*Requirement:* Give the lines of every row below as one numbered list, skipping any blank lines and leaving out the pictures.

Records from a collection
— Begin —
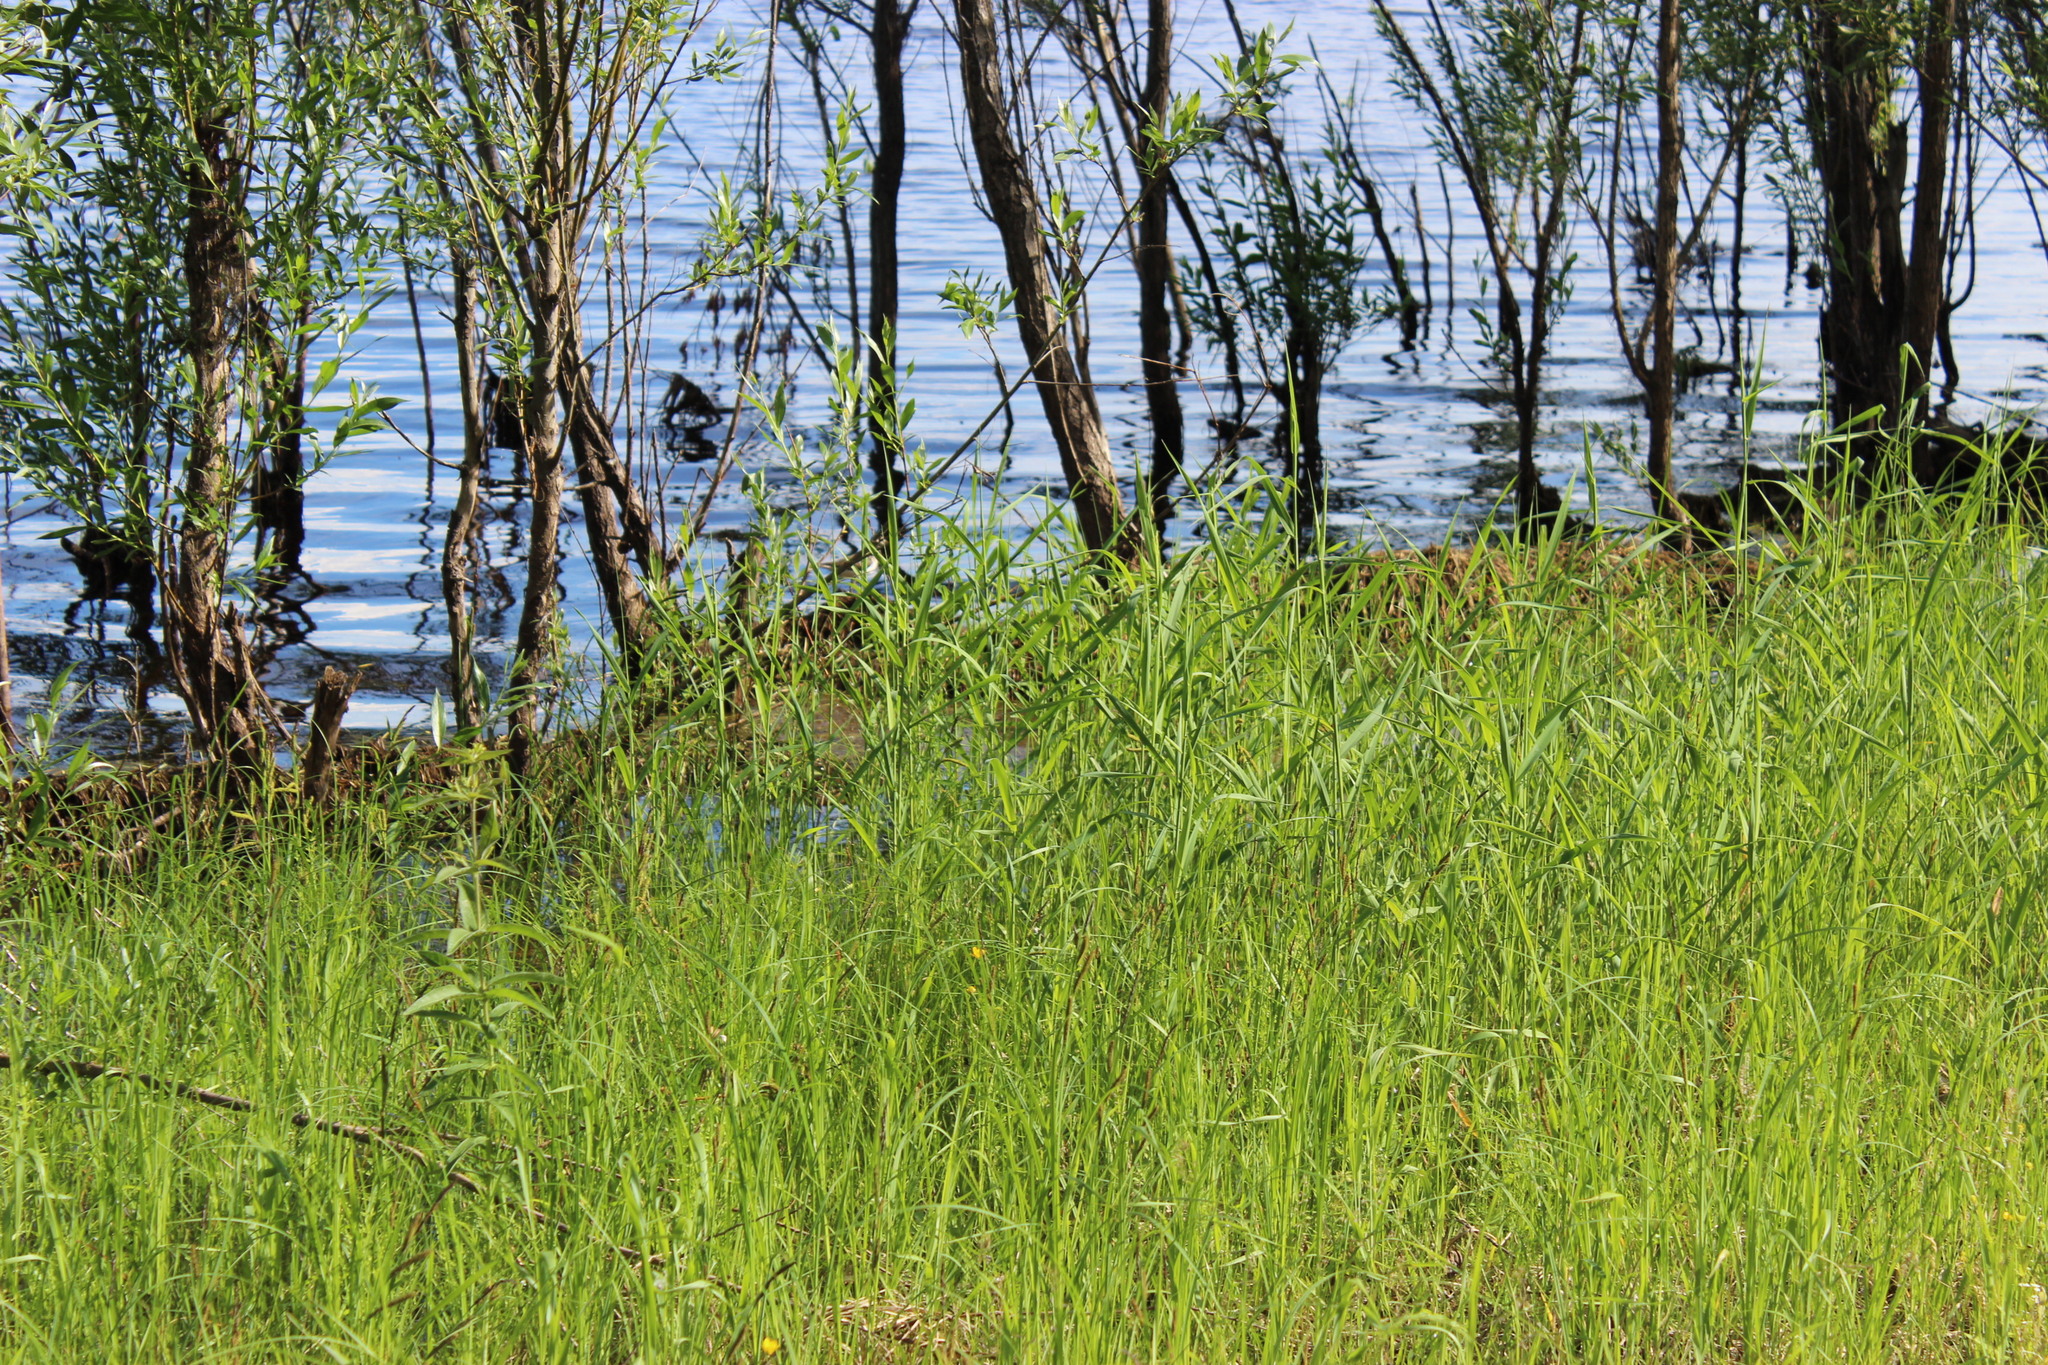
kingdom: Animalia
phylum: Chordata
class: Aves
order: Charadriiformes
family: Scolopacidae
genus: Actitis
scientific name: Actitis hypoleucos
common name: Common sandpiper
— End —
*Output for this exercise:*
1. kingdom: Animalia
2. phylum: Chordata
3. class: Aves
4. order: Charadriiformes
5. family: Scolopacidae
6. genus: Actitis
7. scientific name: Actitis hypoleucos
8. common name: Common sandpiper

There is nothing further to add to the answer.